DATA UNTUK DIOLAH ::
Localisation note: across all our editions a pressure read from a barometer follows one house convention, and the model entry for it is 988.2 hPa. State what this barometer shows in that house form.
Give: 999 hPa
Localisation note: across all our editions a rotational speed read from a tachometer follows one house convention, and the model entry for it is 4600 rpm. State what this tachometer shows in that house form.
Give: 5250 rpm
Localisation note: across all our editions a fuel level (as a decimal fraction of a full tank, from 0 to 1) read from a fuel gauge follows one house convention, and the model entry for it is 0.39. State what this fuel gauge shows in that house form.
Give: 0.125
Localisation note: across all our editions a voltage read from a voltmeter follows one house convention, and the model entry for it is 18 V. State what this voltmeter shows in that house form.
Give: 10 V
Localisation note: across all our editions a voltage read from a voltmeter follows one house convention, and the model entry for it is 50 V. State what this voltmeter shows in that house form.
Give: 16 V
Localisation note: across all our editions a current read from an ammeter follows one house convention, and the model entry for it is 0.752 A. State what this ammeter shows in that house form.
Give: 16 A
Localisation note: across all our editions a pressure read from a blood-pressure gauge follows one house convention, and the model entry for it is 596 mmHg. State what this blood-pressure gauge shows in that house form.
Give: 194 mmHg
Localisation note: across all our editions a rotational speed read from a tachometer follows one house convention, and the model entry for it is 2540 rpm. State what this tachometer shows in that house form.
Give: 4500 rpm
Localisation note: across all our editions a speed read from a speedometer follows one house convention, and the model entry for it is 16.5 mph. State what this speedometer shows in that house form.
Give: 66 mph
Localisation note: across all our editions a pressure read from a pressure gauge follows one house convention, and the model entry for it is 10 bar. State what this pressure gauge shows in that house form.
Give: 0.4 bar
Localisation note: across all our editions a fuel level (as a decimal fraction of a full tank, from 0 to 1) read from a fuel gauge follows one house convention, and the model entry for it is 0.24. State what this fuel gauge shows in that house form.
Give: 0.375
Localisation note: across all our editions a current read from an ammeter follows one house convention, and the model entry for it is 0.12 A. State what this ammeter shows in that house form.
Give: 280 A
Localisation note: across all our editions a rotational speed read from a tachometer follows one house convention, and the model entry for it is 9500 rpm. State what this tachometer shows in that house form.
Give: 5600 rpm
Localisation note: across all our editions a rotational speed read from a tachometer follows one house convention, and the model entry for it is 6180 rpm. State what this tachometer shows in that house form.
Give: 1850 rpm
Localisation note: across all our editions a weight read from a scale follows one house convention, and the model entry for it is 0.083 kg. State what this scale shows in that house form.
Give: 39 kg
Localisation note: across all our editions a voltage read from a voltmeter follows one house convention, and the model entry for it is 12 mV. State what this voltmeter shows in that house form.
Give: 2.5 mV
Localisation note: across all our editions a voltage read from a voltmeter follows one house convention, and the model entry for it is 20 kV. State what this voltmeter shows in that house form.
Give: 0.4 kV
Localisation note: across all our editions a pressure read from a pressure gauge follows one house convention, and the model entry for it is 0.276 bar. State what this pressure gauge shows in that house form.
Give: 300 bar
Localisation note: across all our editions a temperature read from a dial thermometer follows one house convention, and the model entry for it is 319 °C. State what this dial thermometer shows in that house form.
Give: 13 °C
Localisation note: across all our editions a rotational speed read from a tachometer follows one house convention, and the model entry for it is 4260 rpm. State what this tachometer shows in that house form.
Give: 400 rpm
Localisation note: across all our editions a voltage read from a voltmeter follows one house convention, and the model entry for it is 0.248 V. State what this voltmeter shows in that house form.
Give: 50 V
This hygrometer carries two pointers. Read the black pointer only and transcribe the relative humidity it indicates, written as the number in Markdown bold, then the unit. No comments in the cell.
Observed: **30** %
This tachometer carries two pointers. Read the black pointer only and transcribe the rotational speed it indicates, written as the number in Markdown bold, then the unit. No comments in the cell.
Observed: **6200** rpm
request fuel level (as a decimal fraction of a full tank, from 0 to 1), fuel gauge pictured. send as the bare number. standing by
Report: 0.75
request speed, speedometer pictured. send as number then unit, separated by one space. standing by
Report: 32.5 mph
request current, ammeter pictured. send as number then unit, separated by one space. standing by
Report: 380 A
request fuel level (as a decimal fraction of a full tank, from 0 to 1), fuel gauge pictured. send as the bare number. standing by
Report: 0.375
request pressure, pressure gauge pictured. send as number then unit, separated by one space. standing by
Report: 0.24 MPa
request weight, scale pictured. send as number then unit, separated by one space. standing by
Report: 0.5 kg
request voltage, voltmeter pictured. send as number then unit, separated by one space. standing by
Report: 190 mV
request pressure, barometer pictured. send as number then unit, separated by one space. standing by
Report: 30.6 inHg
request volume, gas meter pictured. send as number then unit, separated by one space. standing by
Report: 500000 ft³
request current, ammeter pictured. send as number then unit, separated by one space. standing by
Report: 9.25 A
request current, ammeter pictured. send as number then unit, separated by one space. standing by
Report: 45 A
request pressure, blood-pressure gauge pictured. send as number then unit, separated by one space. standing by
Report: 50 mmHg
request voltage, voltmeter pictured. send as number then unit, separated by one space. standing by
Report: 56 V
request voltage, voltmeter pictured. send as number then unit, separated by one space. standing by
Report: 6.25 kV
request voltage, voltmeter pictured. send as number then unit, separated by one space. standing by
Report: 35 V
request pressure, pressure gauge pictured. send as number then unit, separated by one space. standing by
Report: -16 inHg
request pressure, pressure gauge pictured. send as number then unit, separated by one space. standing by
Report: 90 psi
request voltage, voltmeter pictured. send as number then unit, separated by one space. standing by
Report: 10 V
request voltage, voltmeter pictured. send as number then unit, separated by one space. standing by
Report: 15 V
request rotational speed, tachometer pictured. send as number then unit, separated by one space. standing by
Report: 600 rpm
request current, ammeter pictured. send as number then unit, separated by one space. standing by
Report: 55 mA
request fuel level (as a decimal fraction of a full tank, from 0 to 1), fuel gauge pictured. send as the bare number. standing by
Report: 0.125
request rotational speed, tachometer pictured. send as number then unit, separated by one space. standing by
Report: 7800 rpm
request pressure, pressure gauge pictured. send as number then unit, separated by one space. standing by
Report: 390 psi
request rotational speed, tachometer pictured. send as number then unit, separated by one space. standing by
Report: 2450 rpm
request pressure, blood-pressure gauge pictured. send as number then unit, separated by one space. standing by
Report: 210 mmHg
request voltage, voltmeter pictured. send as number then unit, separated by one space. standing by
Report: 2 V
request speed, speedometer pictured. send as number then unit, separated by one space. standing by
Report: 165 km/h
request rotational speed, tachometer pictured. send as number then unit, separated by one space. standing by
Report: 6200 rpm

KEGIATAN ::
Kutip ulang seluruh entri di atas satu per satu tanpa mengubah satu kata pun.

BALASAN ::
Localisation note: across all our editions a pressure read from a barometer follows one house convention, and the model entry for it is 988.2 hPa. State what this barometer shows in that house form.
Give: 999 hPa
Localisation note: across all our editions a rotational speed read from a tachometer follows one house convention, and the model entry for it is 4600 rpm. State what this tachometer shows in that house form.
Give: 5250 rpm
Localisation note: across all our editions a fuel level (as a decimal fraction of a full tank, from 0 to 1) read from a fuel gauge follows one house convention, and the model entry for it is 0.39. State what this fuel gauge shows in that house form.
Give: 0.125
Localisation note: across all our editions a voltage read from a voltmeter follows one house convention, and the model entry for it is 18 V. State what this voltmeter shows in that house form.
Give: 10 V
Localisation note: across all our editions a voltage read from a voltmeter follows one house convention, and the model entry for it is 50 V. State what this voltmeter shows in that house form.
Give: 16 V
Localisation note: across all our editions a current read from an ammeter follows one house convention, and the model entry for it is 0.752 A. State what this ammeter shows in that house form.
Give: 16 A
Localisation note: across all our editions a pressure read from a blood-pressure gauge follows one house convention, and the model entry for it is 596 mmHg. State what this blood-pressure gauge shows in that house form.
Give: 194 mmHg
Localisation note: across all our editions a rotational speed read from a tachometer follows one house convention, and the model entry for it is 2540 rpm. State what this tachometer shows in that house form.
Give: 4500 rpm
Localisation note: across all our editions a speed read from a speedometer follows one house convention, and the model entry for it is 16.5 mph. State what this speedometer shows in that house form.
Give: 66 mph
Localisation note: across all our editions a pressure read from a pressure gauge follows one house convention, and the model entry for it is 10 bar. State what this pressure gauge shows in that house form.
Give: 0.4 bar
Localisation note: across all our editions a fuel level (as a decimal fraction of a full tank, from 0 to 1) read from a fuel gauge follows one house convention, and the model entry for it is 0.24. State what this fuel gauge shows in that house form.
Give: 0.375
Localisation note: across all our editions a current read from an ammeter follows one house convention, and the model entry for it is 0.12 A. State what this ammeter shows in that house form.
Give: 280 A
Localisation note: across all our editions a rotational speed read from a tachometer follows one house convention, and the model entry for it is 9500 rpm. State what this tachometer shows in that house form.
Give: 5600 rpm
Localisation note: across all our editions a rotational speed read from a tachometer follows one house convention, and the model entry for it is 6180 rpm. State what this tachometer shows in that house form.
Give: 1850 rpm
Localisation note: across all our editions a weight read from a scale follows one house convention, and the model entry for it is 0.083 kg. State what this scale shows in that house form.
Give: 39 kg
Localisation note: across all our editions a voltage read from a voltmeter follows one house convention, and the model entry for it is 12 mV. State what this voltmeter shows in that house form.
Give: 2.5 mV
Localisation note: across all our editions a voltage read from a voltmeter follows one house convention, and the model entry for it is 20 kV. State what this voltmeter shows in that house form.
Give: 0.4 kV
Localisation note: across all our editions a pressure read from a pressure gauge follows one house convention, and the model entry for it is 0.276 bar. State what this pressure gauge shows in that house form.
Give: 300 bar
Localisation note: across all our editions a temperature read from a dial thermometer follows one house convention, and the model entry for it is 319 °C. State what this dial thermometer shows in that house form.
Give: 13 °C
Localisation note: across all our editions a rotational speed read from a tachometer follows one house convention, and the model entry for it is 4260 rpm. State what this tachometer shows in that house form.
Give: 400 rpm
Localisation note: across all our editions a voltage read from a voltmeter follows one house convention, and the model entry for it is 0.248 V. State what this voltmeter shows in that house form.
Give: 50 V
This hygrometer carries two pointers. Read the black pointer only and transcribe the relative humidity it indicates, written as the number in Markdown bold, then the unit. No comments in the cell.
Observed: **30** %
This tachometer carries two pointers. Read the black pointer only and transcribe the rotational speed it indicates, written as the number in Markdown bold, then the unit. No comments in the cell.
Observed: **6200** rpm
request fuel level (as a decimal fraction of a full tank, from 0 to 1), fuel gauge pictured. send as the bare number. standing by
Report: 0.75
request speed, speedometer pictured. send as number then unit, separated by one space. standing by
Report: 32.5 mph
request current, ammeter pictured. send as number then unit, separated by one space. standing by
Report: 380 A
request fuel level (as a decimal fraction of a full tank, from 0 to 1), fuel gauge pictured. send as the bare number. standing by
Report: 0.375
request pressure, pressure gauge pictured. send as number then unit, separated by one space. standing by
Report: 0.24 MPa
request weight, scale pictured. send as number then unit, separated by one space. standing by
Report: 0.5 kg
request voltage, voltmeter pictured. send as number then unit, separated by one space. standing by
Report: 190 mV
request pressure, barometer pictured. send as number then unit, separated by one space. standing by
Report: 30.6 inHg
request volume, gas meter pictured. send as number then unit, separated by one space. standing by
Report: 500000 ft³
request current, ammeter pictured. send as number then unit, separated by one space. standing by
Report: 9.25 A
request current, ammeter pictured. send as number then unit, separated by one space. standing by
Report: 45 A
request pressure, blood-pressure gauge pictured. send as number then unit, separated by one space. standing by
Report: 50 mmHg
request voltage, voltmeter pictured. send as number then unit, separated by one space. standing by
Report: 56 V
request voltage, voltmeter pictured. send as number then unit, separated by one space. standing by
Report: 6.25 kV
request voltage, voltmeter pictured. send as number then unit, separated by one space. standing by
Report: 35 V
request pressure, pressure gauge pictured. send as number then unit, separated by one space. standing by
Report: -16 inHg
request pressure, pressure gauge pictured. send as number then unit, separated by one space. standing by
Report: 90 psi
request voltage, voltmeter pictured. send as number then unit, separated by one space. standing by
Report: 10 V
request voltage, voltmeter pictured. send as number then unit, separated by one space. standing by
Report: 15 V
request rotational speed, tachometer pictured. send as number then unit, separated by one space. standing by
Report: 600 rpm
request current, ammeter pictured. send as number then unit, separated by one space. standing by
Report: 55 mA
request fuel level (as a decimal fraction of a full tank, from 0 to 1), fuel gauge pictured. send as the bare number. standing by
Report: 0.125
request rotational speed, tachometer pictured. send as number then unit, separated by one space. standing by
Report: 7800 rpm
request pressure, pressure gauge pictured. send as number then unit, separated by one space. standing by
Report: 390 psi
request rotational speed, tachometer pictured. send as number then unit, separated by one space. standing by
Report: 2450 rpm
request pressure, blood-pressure gauge pictured. send as number then unit, separated by one space. standing by
Report: 210 mmHg
request voltage, voltmeter pictured. send as number then unit, separated by one space. standing by
Report: 2 V
request speed, speedometer pictured. send as number then unit, separated by one space. standing by
Report: 165 km/h
request rotational speed, tachometer pictured. send as number then unit, separated by one space. standing by
Report: 6200 rpm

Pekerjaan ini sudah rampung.